* Exercise *
Where the records hold the string "meilleur", show the whole line it sits on.

Saved data entries:

┌──

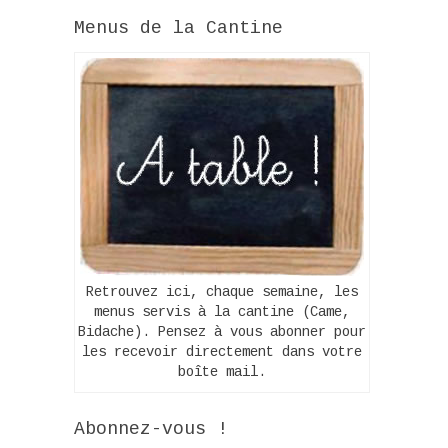
Menus de la Cantine
Retrouvez ici, chaque semaine, les
menus servis à la cantine (Came,
Bidache). Pensez à vous abonner pour
les recevoir directement dans votre
boîte mail.
Abonnez-vous !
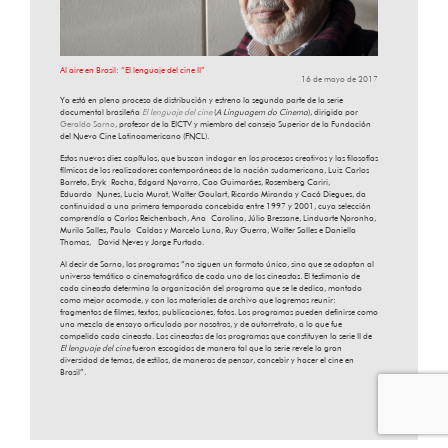
Al aire en Brasil: “El lenguaje del cine II”
16 de mayo de 2017
Ya está en pleno proceso de distribución y estreno la segunda parte de la serie
documental brasileña
El lenguaje del cine
(
A Linguagem do Cinema
), dirigida por
Geraldo Sarno
, profesor de la EICTV y miembro del consejo Superior de la Fundación
del Nuevo Cine Latinoamericano (FNCL).
Estos nuevos diez capítulos, que buscan indagar en los procesos creativos y las filosofías
fílmicas de los realizadores contemporáneos de la nación sudamericana, Luiz Carlos
Barreto, Eryk Rocha, Edgard Navarro, Cao Guimarães, Rosemberg Cariri,
Eduardo Nunes, Lucia Murat, Walter Goulart, Ricardo Miranda y Cacá Diegues, da
continuidad a una primera temporada concebida entre 1997 y 2001, cuya selección
comprendía a Carlos Reichenbach, Ana Carolina, Júlio Bressane, Linduarte Noronha,
Murilo Salles, Paulo Caldas y Marcelo Luna, Ruy Guerra, Walter Salles e Daniella
Thomas, David Neves y Jorge Furtado.
Al decir de Sarno, los programas “no siguen un formato único, sino que se adaptan al
universo temático o cinematográfico de cada uno de los cineastas. El testimonio de
cada cineasta determina la organización del programa que se le dedica, montado
como mejor acomode, y con los materiales de archivo que logremos reunir:
fragmentos de filmes, textos, publicaciones, fotos. Los programas pueden definirse como
una mezcla de ensayo articulado por nosotros, y de autorretrato, a lo que fue
compelido cada cineasta. Los cineastas de los programas que constituyen la serie II de
El lenguaje del cine
fueron escogidos de manera tal que la serie revele la gran
diversidad de temas, de estilos, de maneras de pensar, concebir y hacer el cine en
Brasil”.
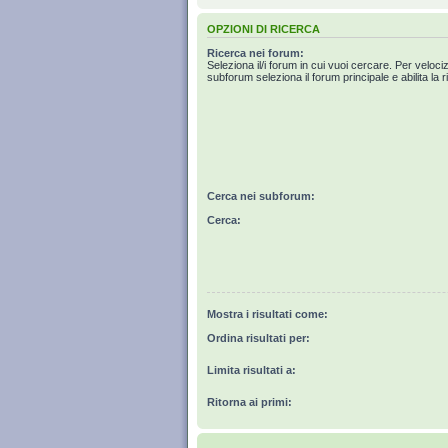
OPZIONI DI RICERCA
Ricerca nei forum:
Seleziona il/i forum in cui vuoi cercare. Per veloci
subforum seleziona il forum principale e abilita la r
Cerca nei subforum:
Cerca:
Mostra i risultati come:
Ordina risultati per:
Limita risultati a:
Ritorna ai primi:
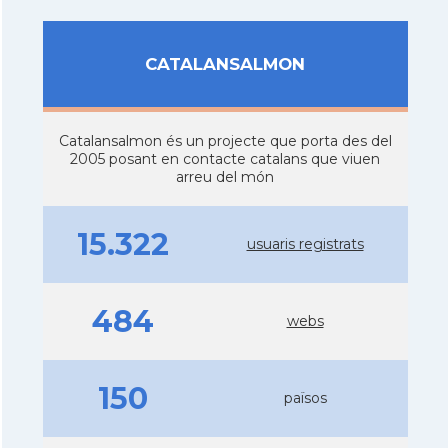
CATALANSALMON
Catalansalmon és un projecte que porta des del
2005 posant en contacte catalans que viuen
arreu del món
15.322
usuaris registrats
484
webs
150
països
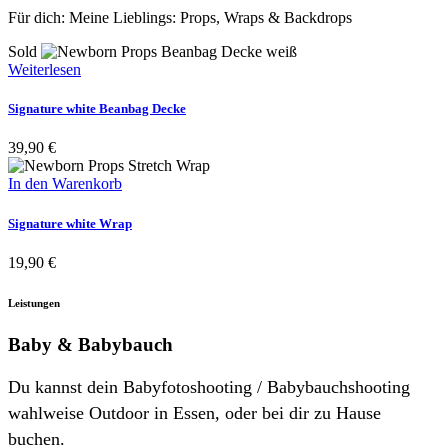
Für dich: Meine Lieblings: Props, Wraps & Backdrops
Sold
Weiterlesen
Signature white Beanbag Decke
39,90
€
In den Warenkorb
Signature white Wrap
19,90
€
Leistungen
Baby & Babybauch
Du kannst dein Babyfotoshooting / Babybauchshooting
wahlweise Outdoor in Essen, oder bei dir zu Hause
buchen.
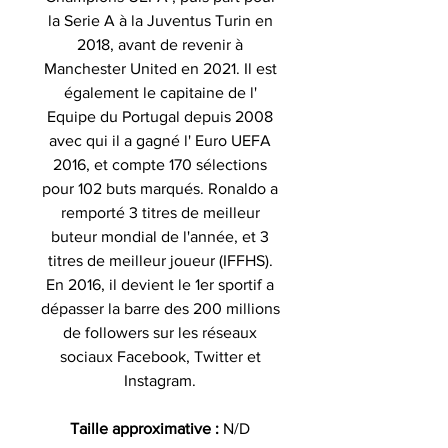
la Serie A à la Juventus Turin en
2018, avant de revenir à
Manchester United en 2021. Il est
également le capitaine de l'
Equipe du Portugal depuis 2008
avec qui il a gagné l' Euro UEFA
2016, et compte 170 sélections
pour 102 buts marqués. Ronaldo a
remporté 3 titres de meilleur
buteur mondial de l'année, et 3
titres de meilleur joueur (IFFHS).
En 2016, il devient le 1er sportif a
dépasser la barre des 200 millions
de followers sur les réseaux
sociaux Facebook, Twitter et
Instagram.
Taille approximative :
N/D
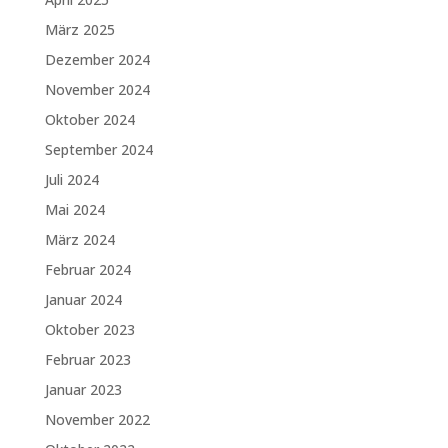
März 2025
Dezember 2024
November 2024
Oktober 2024
September 2024
Juli 2024
Mai 2024
März 2024
Februar 2024
Januar 2024
Oktober 2023
Februar 2023
Januar 2023
November 2022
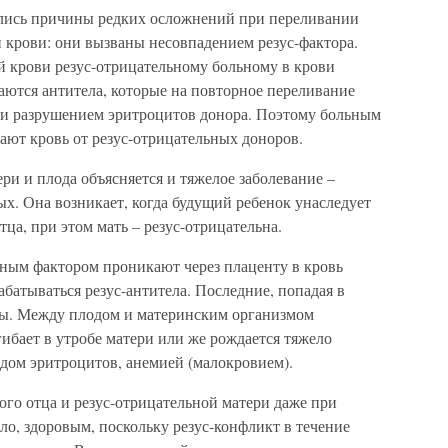
ились причины редких осложнений при переливании
крови: они вызваны несовпадением резус-фактора.
 крови резус-отрицательному больному в крови
аются антитела, которые на повторное переливание
 и разрушением эритроцитов донора. Поэтому больным
ают кровь от резус-отрицательных доноров.
ри и плода объясняется и тяжелое заболевание –
х. Она возникает, когда будущий ребенок унаследует
ца, при этом мать – резус-отрицательна.
ным фактором проникают через плаценту в кровь
абатываться резус-антитела. Последние, попадая в
ты. Между плодом и материнским организмом
гибает в утробе матери или же рождается тяжело
адом эритроцитов, анемией (малокровием).
го отца и резус-отрицательной матери даже при
ло, здоровым, поскольку резус-конфликт в течение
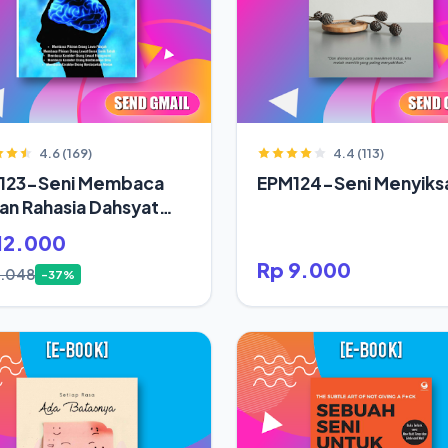
4.6 (169)
4.4 (113)
123-Seni Membaca
EPM124-Seni Menyiksa
ran Rahasia Dahsyat
up Orang Sukses
12.000
Rp 9.000
9.048
-37%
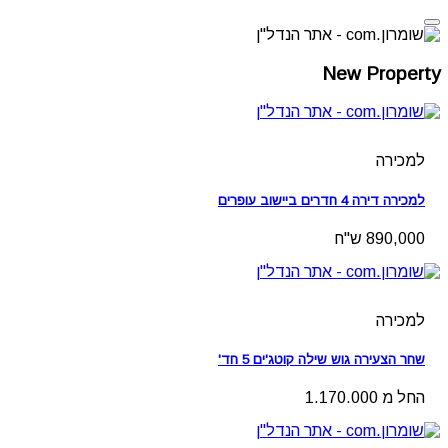
New Property
למכירה
למכירה דירה 4 חדרים ביישוב עופרים
890,000 ש"ח
למכירה
שחר הצעירה גוש שילה קוטג'ים 5 חד'
החל מ 1.170.000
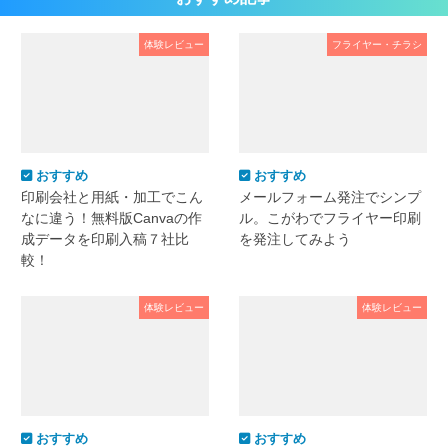
体験レビュー
フライヤー・チラシ
おすすめ
おすすめ
印刷会社と用紙・加工でこん
メールフォーム発注でシンプ
なに違う！無料版Canvaの作
ル。こがわでフライヤー印刷
成データを印刷入稿７社比
を発注してみよう
較！
体験レビュー
体験レビュー
おすすめ
おすすめ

└──

* Task answer *
remporté 3 titres de meilleur
titres de meilleur joueur (IFFHS).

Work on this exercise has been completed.